Most importantly, data scientists should internalize the fact that their job isn't merely to “do data science." It's about educating and training their organizations to become better decision-making machines. That means being the person who consistently considers the power and limitations of data — when it's useful and when it might constrain or even mislead.
This may seem like an obvious point, but I've found that data scientists often struggle to ask the critical follow-up questions that prevent decision-making quagmires from forming in the first place, e.g., "That's an interesting question, Stakeholder! How would the answer inform your ultimate decision?" or "Here's my recommendation, but given the data we have, I'm only 75% sure and the error bars are wide. Do we need more precision?" or "We might be able to answer this, but it'll be rough and take a week. Is the decision important enough to wait for the analysis, or should we make a call now?"
Some of these questions may seem counterproductive, but I've found they benefit both the team and the individual. The team knows they have a reliable data partner, and the individual — perhaps unexpectedly — discovers they're more empowered to influence their team's strategic direction. Relationships become two-way, not one-way. That enables a far more proactive orientation on the part of data.

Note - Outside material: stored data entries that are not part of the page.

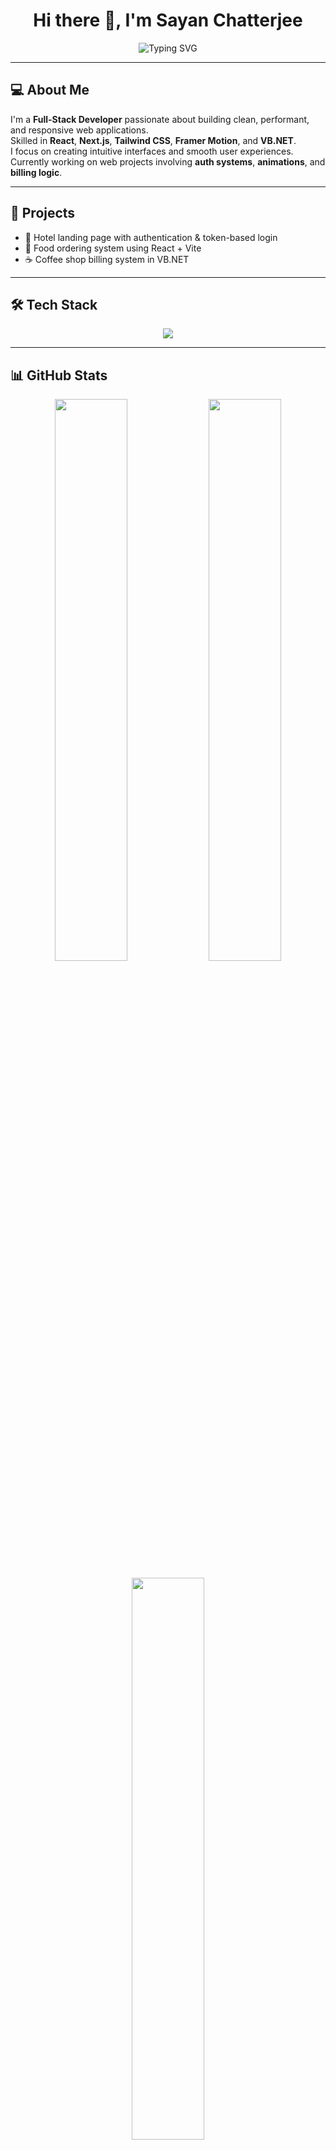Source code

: <h1 align="center">Hi there 👋, I'm Sayan Chatterjee</h1>

<p align="center">
  <img src="https://readme-typing-svg.demolab.com?font=Fira+Code&size=24&pause=1000&center=true&vCenter=true&width=450&lines=Full-Stack+Developer;Frontend+Specialist;Loves+Clean+Code+%26+UI%2FUX;Always+Learning+Something+New" alt="Typing SVG" />
</p>

---

## 💻 About Me

I'm a **Full-Stack Developer** passionate about building clean, performant, and responsive web applications.  
Skilled in **React**, **Next.js**, **Tailwind CSS**, **Framer Motion**, and **VB.NET**.  
I focus on creating intuitive interfaces and smooth user experiences.  
Currently working on web projects involving **auth systems**, **animations**, and **billing logic**.

---

## 🚀 Projects

- 🏨 Hotel landing page with authentication & token-based login  
- 🍕 Food ordering system using React + Vite  
- ☕ Coffee shop billing system in VB.NET

---

## 🛠️ Tech Stack

<p align="center">
  <img src="https://skillicons.dev/icons?i=react,nextjs,js,html,css,tailwind,figma,git,vscode,dotnet" />
</p>

---

## 📊 GitHub Stats

<p align="center">
  <img src="https://github-readme-stats.vercel.app/api?username=yourusername&show_icons=true&theme=tokyonight" width="48%" />
  <img src="https://github-readme-streak-stats.herokuapp.com?user=yourusername&theme=tokyonight" width="48%" />
</p>

<p align="center">
  <img src="https://github-readme-stats.vercel.app/api/top-langs/?username=yourusername&layout=compact&theme=tokyonight" width="48%" />
</p>

---

## 📫 Connect With Me

<p align="center">
  <a href="mailto:sayanchatterjee@example.com"><img src="https://img.shields.io/badge/Email-D14836?style=for-the-badge&logo=gmail&logoColor=white" /></a>
  <a href="https://yourwebsite.com"><img src="https://img.shields.io/badge/Portfolio-000?style=for-the-badge&logo=vercel&logoColor=white" /></a>
  <a href="https://linkedin.com/in/yourprofile"><img src="https://img.shields.io/badge/LinkedIn-0A66C2?style=for-the-badge&logo=linkedin&logoColor=white" /></a>
</p>

---

## ⚡ Fun Fact

> “Code is like humor. When you have to explain it, it’s bad.” — *Cory House*

---

<p align="center">
  <img src="https://komarev.com/ghpvc/?username=yourusername&label=Profile+Views&color=blueviolet&style=flat-square" alt="visitor counter" />
</p>
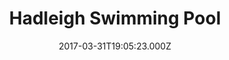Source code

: ---
date: 2017-03-31T19:05:23.000Z
title: Hadleigh Swimming Pool
latitude: 52.04454122139633
longitude: 0.9586564785024496
category: checkin
---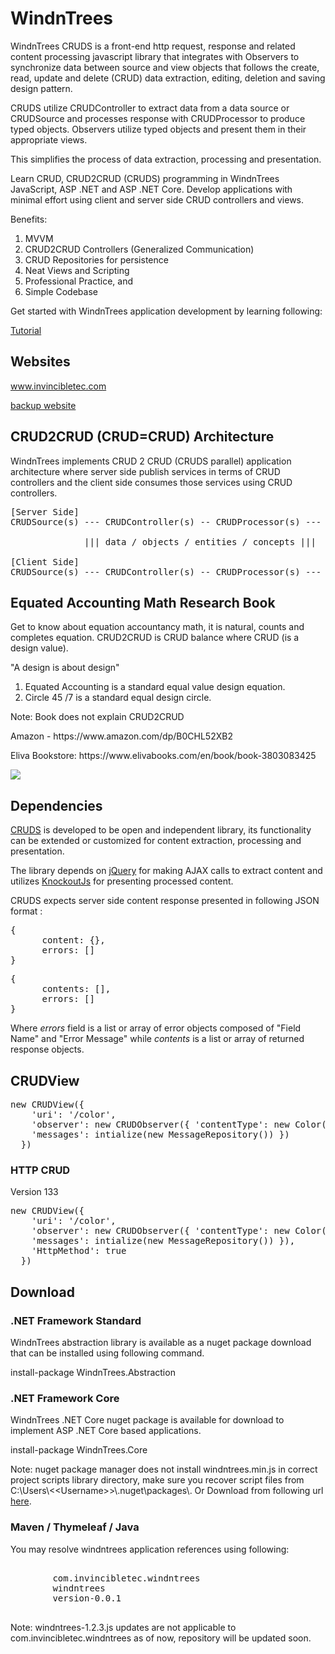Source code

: <h1>WindnTrees</h1>
<p>WindnTrees CRUDS is a front-end http request, response and related content processing javascript library that integrates with Observers to synchronize data between source and view objects that follows the create, read, update and delete (CRUD) data extraction, editing, deletion and saving design pattern.</p>
<p>CRUDS utilize CRUDController to extract data from a data source or CRUDSource and processes response with CRUDProcessor to produce typed objects. Observers utilize typed objects and present them in their appropriate views.</p>
<p>This simplifies the process of data extraction, processing and presentation.</p>
<p>Learn CRUD, CRUD2CRUD (CRUDS) programming in WindnTrees JavaScript, ASP .NET and ASP .NET Core. Develop applications with minimal effort using client and server side CRUD controllers and views.</p>
<p>Benefits:</p>
<ol>
  <li>MVVM</li>
  <li>CRUD2CRUD Controllers (Generalized Communication)</li>
  <li>CRUD Repositories for persistence</li>
  <li>Neat Views and Scripting</li>
  <li>Professional Practice, and</li>
  <li>Simple Codebase</li>
</ol>
<p>Get started with WindnTrees application development by learning following:</p>
<p><a href="http://www.invincibletec.com/tutorial/detail/getting-started-with-windntrees" title="getting-started-with-windntrees">Tutorial</a></p>

<h2>Websites</h2>
<p><a href="http://www.invincibletec.com" title="www.invincibletec.com">www.invincibletec.com</a></p>
<p><a href="http://16.170.242.60:8000" title="backup website">backup website</a></p>

<h2>CRUD2CRUD (CRUD=CRUD) Architecture</h2>
<p>WindnTrees implements CRUD 2 CRUD (CRUDS parallel) application architecture where server side publish services in terms of CRUD controllers and the client side consumes those services using CRUD controllers.</p>

<pre>
[Server Side]
CRUDSource(s) --- CRUDController(s) -- CRUDProcessor(s) --- CRUDService(s)

              ||| data / objects / entities / concepts ||| 

[Client Side]
CRUDSource(s) --- CRUDController(s) -- CRUDProcessor(s) --- CRUDConsumer(s)
</pre>

<h2>Equated Accounting Math Research Book</h2>
<p>Get to know about equation accountancy math, it is natural, counts and completes equation. CRUD2CRUD is CRUD balance where CRUD (is a design value).</p>
<p>"A design is about design"</p>

<ol>
	<li>Equated Accounting is a standard equal value design equation.</li>
	<li>Circle 45 /7 is a standard equal design circle.</li>
</ol>

<p>Note: Book does not explain CRUD2CRUD</p>
<p>Amazon - https://www.amazon.com/dp/B0CHL52XB2</p>
<p>Eliva Bookstore: https://www.elivabooks.com/en/book/book-3803083425</p>
<p><img src="https://m.media-amazon.com/images/I/414rDBBu7uL._SY445_SX342_.jpg"></p>

<h2>Dependencies</h2>
        <p>
            <a href="#">CRUDS</a>
            is developed to be open and independent library, its functionality can be extended or customized for content extraction, processing and presentation.
        </p>
        <p>The library depends on <a href="https://jquery.com/">jQuery</a> for making AJAX calls to extract content and utilizes <a href="http://knockoutjs.com/">KnockoutJs</a> for presenting processed content.</p>
<p>CRUDS expects server side content response presented in following JSON format :</p>
<pre>
{
      content: {},
      errors: [] 
}
</pre>
<pre>
{
      contents: [],
      errors: []
}
</pre>
        <p>
            Where <em>errors</em> field is a list or array of error objects composed of "Field Name" and "Error Message" while <em>contents</em> is a list or array of returned response objects.
        </p>

<h2>CRUDView</h2>
<pre>
new CRUDView({
	'uri': '/color', 
	'observer': new CRUDObserver({ 'contentType': new Color({}), 
	'messages': intialize(new MessageRepository()) })
  })
</pre>

<h3>HTTP CRUD</h3>
<p>Version 133</p>
<pre>
new CRUDView({
	'uri': '/color', 
	'observer': new CRUDObserver({ 'contentType': new Color({}), 
	'messages': intialize(new MessageRepository()) }),
	'HttpMethod': true
  })
</pre>


<h2>Download</h2>
<h3>.NET Framework Standard</h3>
<p>WindnTrees abstraction library is available as a nuget package download that can be installed using following command.</p>
<p>install-package WindnTrees.Abstraction</p>

<h3>.NET Framework Core</h3>
<p>WindnTrees .NET Core nuget package is available for download to implement ASP .NET Core based applications.</p>

<p>install-package WindnTrees.Core</p>

<p>Note: nuget package manager does not install windntrees.min.js in correct project scripts library directory, make sure you recover script files from C:\Users\&lt;&lt;Username&gt;&gt;\.nuget\packages\. Or Download from following url <a href="https://github.com/shamszia/windntrees">here</a>.</p>

<h3>Maven / Thymeleaf / Java</h3>
<p>You may resolve windntrees application references using following:</p>

<pre>
    <dependency>
        <groupId>com.invincibletec.windntrees</groupId>
        <artifactId>windntrees</artifactId>
        <version>version-0.0.1</version>
    </dependency>
</pre>

<p>Note: windntrees-1.2.3.js updates are not applicable to com.invincibletec.windntrees as of now, repository will be updated soon.</p>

Of course, none of this is groundbreaking. Nevertheless, I hope the horseshoe provides a helpful theoretical grounding for thinking through decision-making and the role of data therein.
After all, even if quagmires are occasionally unavoidable, a decision-making V is still better than a decision-making U!
So, the next time you find yourself in a decision-making meeting going haywire, pause and ask yourself: Are we in the trough, and can we climb out?
Also, please call Netflix and ask them to greenlight my movie.